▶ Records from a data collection
Content starts
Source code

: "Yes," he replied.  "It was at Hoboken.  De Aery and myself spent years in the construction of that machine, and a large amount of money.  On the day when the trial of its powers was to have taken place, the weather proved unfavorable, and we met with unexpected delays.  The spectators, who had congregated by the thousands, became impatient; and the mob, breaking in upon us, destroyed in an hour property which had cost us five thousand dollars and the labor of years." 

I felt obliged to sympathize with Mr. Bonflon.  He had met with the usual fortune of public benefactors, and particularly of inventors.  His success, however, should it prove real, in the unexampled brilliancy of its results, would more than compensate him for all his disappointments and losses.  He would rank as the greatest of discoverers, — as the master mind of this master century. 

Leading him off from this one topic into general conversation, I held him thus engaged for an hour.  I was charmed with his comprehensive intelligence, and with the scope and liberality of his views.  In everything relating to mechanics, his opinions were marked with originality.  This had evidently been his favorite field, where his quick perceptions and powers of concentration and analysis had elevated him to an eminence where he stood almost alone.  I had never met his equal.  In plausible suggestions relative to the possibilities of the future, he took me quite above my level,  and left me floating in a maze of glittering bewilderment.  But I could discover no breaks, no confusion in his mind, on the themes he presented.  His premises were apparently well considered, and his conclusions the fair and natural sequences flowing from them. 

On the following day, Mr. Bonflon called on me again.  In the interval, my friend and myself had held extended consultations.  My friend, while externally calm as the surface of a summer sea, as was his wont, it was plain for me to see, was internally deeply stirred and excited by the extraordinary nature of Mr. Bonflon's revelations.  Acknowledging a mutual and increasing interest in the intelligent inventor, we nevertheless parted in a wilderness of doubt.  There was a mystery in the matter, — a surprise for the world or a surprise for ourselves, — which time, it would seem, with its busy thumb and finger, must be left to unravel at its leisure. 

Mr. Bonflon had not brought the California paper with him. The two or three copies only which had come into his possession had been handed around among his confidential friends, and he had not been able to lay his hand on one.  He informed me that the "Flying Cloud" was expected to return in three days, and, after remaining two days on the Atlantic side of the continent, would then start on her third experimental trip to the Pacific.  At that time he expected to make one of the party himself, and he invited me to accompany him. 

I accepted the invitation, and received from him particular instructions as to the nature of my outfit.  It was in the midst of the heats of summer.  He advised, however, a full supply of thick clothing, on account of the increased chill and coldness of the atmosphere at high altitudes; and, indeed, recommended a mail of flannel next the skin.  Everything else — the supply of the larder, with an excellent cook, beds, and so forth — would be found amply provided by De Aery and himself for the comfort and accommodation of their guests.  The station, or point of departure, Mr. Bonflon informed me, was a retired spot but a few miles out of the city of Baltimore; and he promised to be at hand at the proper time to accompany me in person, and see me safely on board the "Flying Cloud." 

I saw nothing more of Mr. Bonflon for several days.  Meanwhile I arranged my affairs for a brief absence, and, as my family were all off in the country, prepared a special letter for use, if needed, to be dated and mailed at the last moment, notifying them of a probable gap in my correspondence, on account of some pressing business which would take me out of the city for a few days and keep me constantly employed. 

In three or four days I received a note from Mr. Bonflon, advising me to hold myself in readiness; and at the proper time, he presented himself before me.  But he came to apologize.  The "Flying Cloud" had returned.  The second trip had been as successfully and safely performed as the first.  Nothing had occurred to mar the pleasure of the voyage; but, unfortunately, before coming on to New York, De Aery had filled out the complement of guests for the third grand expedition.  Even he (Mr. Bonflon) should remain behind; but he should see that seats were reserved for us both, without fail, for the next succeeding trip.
Content ends
▶ Work request
Retype each of the records, word for word, with nothing added or dropped.

▶ Reply to the task
Source code

: "Yes," he replied.  "It was at Hoboken.  De Aery and myself spent years in the construction of that machine, and a large amount of money.  On the day when the trial of its powers was to have taken place, the weather proved unfavorable, and we met with unexpected delays.  The spectators, who had congregated by the thousands, became impatient; and the mob, breaking in upon us, destroyed in an hour property which had cost us five thousand dollars and the labor of years." 

I felt obliged to sympathize with Mr. Bonflon.  He had met with the usual fortune of public benefactors, and particularly of inventors.  His success, however, should it prove real, in the unexampled brilliancy of its results, would more than compensate him for all his disappointments and losses.  He would rank as the greatest of discoverers, — as the master mind of this master century. 

Leading him off from this one topic into general conversation, I held him thus engaged for an hour.  I was charmed with his comprehensive intelligence, and with the scope and liberality of his views.  In everything relating to mechanics, his opinions were marked with originality.  This had evidently been his favorite field, where his quick perceptions and powers of concentration and analysis had elevated him to an eminence where he stood almost alone.  I had never met his equal.  In plausible suggestions relative to the possibilities of the future, he took me quite above my level,  and left me floating in a maze of glittering bewilderment.  But I could discover no breaks, no confusion in his mind, on the themes he presented.  His premises were apparently well considered, and his conclusions the fair and natural sequences flowing from them. 

On the following day, Mr. Bonflon called on me again.  In the interval, my friend and myself had held extended consultations.  My friend, while externally calm as the surface of a summer sea, as was his wont, it was plain for me to see, was internally deeply stirred and excited by the extraordinary nature of Mr. Bonflon's revelations.  Acknowledging a mutual and increasing interest in the intelligent inventor, we nevertheless parted in a wilderness of doubt.  There was a mystery in the matter, — a surprise for the world or a surprise for ourselves, — which time, it would seem, with its busy thumb and finger, must be left to unravel at its leisure. 

Mr. Bonflon had not brought the California paper with him. The two or three copies only which had come into his possession had been handed around among his confidential friends, and he had not been able to lay his hand on one.  He informed me that the "Flying Cloud" was expected to return in three days, and, after remaining two days on the Atlantic side of the continent, would then start on her third experimental trip to the Pacific.  At that time he expected to make one of the party himself, and he invited me to accompany him. 

I accepted the invitation, and received from him particular instructions as to the nature of my outfit.  It was in the midst of the heats of summer.  He advised, however, a full supply of thick clothing, on account of the increased chill and coldness of the atmosphere at high altitudes; and, indeed, recommended a mail of flannel next the skin.  Everything else — the supply of the larder, with an excellent cook, beds, and so forth — would be found amply provided by De Aery and himself for the comfort and accommodation of their guests.  The station, or point of departure, Mr. Bonflon informed me, was a retired spot but a few miles out of the city of Baltimore; and he promised to be at hand at the proper time to accompany me in person, and see me safely on board the "Flying Cloud." 

I saw nothing more of Mr. Bonflon for several days.  Meanwhile I arranged my affairs for a brief absence, and, as my family were all off in the country, prepared a special letter for use, if needed, to be dated and mailed at the last moment, notifying them of a probable gap in my correspondence, on account of some pressing business which would take me out of the city for a few days and keep me constantly employed. 

In three or four days I received a note from Mr. Bonflon, advising me to hold myself in readiness; and at the proper time, he presented himself before me.  But he came to apologize.  The "Flying Cloud" had returned.  The second trip had been as successfully and safely performed as the first.  Nothing had occurred to mar the pleasure of the voyage; but, unfortunately, before coming on to New York, De Aery had filled out the complement of guests for the third grand expedition.  Even he (Mr. Bonflon) should remain behind; but he should see that seats were reserved for us both, without fail, for the next succeeding trip.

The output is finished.